_EXTRACT_.
# Language models using Ngrams


### *Brungesh BE*

Here we will explore language models.
To do so, we will encapsulate a language model using a class called `language_model` which implements language models with Laplace add-one smoothing.

In [6]:
import numpy as np
from collections import Counter, defaultdict

class language_model:

    def __init__(self, ngram=1):

        """
        Initialize a language model

        Parameters:
        ngram specifies the type of model:  
        unigram (ngram = 1), bigram (ngram = 2) etc.
        """
        self.ngram = ngram

    def unigram(self, text):
        
        """Calculate the unigram counts for the file 
        and store them in a dictionary"""
        
        data = {}
        words = [word for sentence in text for word in sentence.split()]
        word_length = len(set(words))
        self.c = Counter(words)

        for word in words:
            data[word] = (self.c[word] / word_length)
        return data, word_length

    def text_clean(self, text):
        
        """ Clean the text for special characters and add begining and 
        ending sentence tokens to each sentence"""
        
        text = text.strip('\n').lower()
        text = text.replace('\n', ' ')

        text = text.translate ({ord(c): "." for c in "!:?"})

_DATASET CONTENT_.
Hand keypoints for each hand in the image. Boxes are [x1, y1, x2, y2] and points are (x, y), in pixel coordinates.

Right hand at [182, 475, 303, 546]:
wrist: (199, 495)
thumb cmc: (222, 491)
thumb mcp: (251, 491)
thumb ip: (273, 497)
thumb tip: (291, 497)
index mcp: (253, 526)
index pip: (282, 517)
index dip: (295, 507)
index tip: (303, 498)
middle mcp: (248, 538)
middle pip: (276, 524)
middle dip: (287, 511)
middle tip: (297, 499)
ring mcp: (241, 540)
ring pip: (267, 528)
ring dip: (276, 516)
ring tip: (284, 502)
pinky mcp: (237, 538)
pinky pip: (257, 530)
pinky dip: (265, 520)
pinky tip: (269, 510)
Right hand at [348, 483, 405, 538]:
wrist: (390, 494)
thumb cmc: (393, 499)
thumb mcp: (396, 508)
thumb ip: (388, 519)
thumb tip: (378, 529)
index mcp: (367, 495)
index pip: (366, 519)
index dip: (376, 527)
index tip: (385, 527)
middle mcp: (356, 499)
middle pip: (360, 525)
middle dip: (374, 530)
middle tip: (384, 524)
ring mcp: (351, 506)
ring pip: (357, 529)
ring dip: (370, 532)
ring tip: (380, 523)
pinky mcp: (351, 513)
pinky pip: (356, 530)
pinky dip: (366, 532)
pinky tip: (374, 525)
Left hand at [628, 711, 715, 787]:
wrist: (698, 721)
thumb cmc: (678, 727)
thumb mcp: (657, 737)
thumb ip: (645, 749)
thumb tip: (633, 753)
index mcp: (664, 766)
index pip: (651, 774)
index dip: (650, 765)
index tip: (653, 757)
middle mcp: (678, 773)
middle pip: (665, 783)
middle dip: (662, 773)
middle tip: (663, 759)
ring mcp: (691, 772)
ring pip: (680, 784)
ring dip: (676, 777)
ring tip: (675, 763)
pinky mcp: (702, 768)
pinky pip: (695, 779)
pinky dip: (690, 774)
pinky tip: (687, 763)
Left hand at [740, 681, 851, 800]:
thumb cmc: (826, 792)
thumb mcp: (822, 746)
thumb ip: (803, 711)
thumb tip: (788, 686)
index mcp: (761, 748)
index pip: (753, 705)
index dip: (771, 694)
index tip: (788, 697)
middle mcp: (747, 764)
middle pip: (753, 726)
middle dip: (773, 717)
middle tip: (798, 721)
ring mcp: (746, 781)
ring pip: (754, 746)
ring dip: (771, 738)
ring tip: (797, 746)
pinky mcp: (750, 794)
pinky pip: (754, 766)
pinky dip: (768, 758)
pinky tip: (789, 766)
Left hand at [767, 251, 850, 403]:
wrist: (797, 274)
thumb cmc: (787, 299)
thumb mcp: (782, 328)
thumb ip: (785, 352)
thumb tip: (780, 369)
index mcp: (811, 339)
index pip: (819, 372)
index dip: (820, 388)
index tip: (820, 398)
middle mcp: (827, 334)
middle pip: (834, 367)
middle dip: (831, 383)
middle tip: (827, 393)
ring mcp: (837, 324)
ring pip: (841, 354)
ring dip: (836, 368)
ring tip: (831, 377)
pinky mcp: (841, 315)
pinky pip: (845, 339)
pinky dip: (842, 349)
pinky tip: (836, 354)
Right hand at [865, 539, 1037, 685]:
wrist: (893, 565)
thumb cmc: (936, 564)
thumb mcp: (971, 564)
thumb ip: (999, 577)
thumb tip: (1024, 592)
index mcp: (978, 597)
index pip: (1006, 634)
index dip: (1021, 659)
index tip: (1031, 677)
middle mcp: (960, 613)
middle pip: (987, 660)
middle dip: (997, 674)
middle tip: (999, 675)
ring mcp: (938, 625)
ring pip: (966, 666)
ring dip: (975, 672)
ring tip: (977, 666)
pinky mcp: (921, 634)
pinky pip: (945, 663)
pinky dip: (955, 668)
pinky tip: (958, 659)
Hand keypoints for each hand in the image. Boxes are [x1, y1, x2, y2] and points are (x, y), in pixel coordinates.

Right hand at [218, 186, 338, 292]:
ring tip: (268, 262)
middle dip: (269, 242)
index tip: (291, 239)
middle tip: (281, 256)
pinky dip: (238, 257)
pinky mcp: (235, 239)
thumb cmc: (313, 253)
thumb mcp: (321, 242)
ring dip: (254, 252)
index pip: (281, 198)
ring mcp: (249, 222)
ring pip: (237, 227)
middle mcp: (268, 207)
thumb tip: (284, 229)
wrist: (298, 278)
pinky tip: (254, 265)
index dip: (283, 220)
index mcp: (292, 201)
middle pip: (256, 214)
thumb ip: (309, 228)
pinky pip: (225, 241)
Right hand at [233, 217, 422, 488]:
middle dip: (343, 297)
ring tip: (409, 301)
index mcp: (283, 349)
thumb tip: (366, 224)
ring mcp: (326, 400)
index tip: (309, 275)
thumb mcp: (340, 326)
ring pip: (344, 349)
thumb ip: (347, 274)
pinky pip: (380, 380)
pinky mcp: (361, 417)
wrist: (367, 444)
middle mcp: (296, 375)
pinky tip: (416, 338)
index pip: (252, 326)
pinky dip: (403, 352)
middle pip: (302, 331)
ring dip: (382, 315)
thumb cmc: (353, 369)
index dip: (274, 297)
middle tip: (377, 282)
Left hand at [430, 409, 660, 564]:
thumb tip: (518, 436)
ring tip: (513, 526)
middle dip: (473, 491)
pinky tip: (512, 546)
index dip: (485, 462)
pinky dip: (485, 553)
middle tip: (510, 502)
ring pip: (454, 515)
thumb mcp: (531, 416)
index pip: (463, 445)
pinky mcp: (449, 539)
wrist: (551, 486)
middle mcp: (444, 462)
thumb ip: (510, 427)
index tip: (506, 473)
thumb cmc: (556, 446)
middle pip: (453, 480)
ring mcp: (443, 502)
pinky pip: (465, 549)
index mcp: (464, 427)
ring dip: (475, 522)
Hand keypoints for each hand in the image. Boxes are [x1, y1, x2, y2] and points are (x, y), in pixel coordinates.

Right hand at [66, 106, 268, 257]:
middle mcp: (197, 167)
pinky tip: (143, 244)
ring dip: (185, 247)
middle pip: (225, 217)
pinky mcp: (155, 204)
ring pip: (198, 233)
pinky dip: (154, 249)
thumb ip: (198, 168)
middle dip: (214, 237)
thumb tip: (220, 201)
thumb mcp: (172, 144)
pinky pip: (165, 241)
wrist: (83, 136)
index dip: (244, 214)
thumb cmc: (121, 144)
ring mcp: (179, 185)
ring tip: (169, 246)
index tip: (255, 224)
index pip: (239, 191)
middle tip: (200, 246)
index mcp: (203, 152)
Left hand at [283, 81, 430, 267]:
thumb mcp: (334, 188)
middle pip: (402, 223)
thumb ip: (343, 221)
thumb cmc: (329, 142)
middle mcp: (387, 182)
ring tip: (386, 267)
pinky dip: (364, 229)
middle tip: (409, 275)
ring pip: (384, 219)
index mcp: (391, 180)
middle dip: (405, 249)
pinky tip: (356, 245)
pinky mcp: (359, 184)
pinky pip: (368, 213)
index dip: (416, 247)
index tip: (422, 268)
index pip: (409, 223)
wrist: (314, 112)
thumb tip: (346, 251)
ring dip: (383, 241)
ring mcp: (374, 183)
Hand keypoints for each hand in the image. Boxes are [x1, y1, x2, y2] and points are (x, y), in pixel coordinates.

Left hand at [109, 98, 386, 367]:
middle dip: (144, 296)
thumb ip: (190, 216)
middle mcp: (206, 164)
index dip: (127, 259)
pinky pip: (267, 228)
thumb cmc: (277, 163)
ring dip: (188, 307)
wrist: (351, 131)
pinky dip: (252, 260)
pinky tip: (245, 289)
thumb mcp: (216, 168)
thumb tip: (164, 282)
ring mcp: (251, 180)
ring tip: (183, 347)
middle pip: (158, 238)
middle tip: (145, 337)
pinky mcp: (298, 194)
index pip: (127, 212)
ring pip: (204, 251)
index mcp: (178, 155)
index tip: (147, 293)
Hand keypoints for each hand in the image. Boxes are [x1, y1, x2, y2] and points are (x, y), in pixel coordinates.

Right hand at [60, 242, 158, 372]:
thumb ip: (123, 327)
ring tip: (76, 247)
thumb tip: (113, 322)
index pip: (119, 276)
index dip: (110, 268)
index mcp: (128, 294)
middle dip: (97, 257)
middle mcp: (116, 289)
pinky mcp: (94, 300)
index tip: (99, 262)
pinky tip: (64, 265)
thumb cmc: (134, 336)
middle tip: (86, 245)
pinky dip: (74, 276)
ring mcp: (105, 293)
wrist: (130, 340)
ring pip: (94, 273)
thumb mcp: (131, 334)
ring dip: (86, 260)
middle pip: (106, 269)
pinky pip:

_WORK TO COMPLETE_.
Reproduce the full Ngram language model text from above, word for word and with its code lines unchanged.

_ANSWER SECTION_.
# Language models using Ngrams


### *Brungesh BE*

Here we will explore language models.
To do so, we will encapsulate a language model using a class called `language_model` which implements language models with Laplace add-one smoothing.

In [6]:
import numpy as np
from collections import Counter, defaultdict

class language_model:

    def __init__(self, ngram=1):

        """
        Initialize a language model

        Parameters:
        ngram specifies the type of model:  
        unigram (ngram = 1), bigram (ngram = 2) etc.
        """
        self.ngram = ngram

    def unigram(self, text):
        
        """Calculate the unigram counts for the file 
        and store them in a dictionary"""
        
        data = {}
        words = [word for sentence in text for word in sentence.split()]
        word_length = len(set(words))
        self.c = Counter(words)

        for word in words:
            data[word] = (self.c[word] / word_length)
        return data, word_length

    def text_clean(self, text):
        
        """ Clean the text for special characters and add begining and 
        ending sentence tokens to each sentence"""
        
        text = text.strip('\n').lower()
        text = text.replace('\n', ' ')

        text = text.translate ({ord(c): "." for c in "!:?"})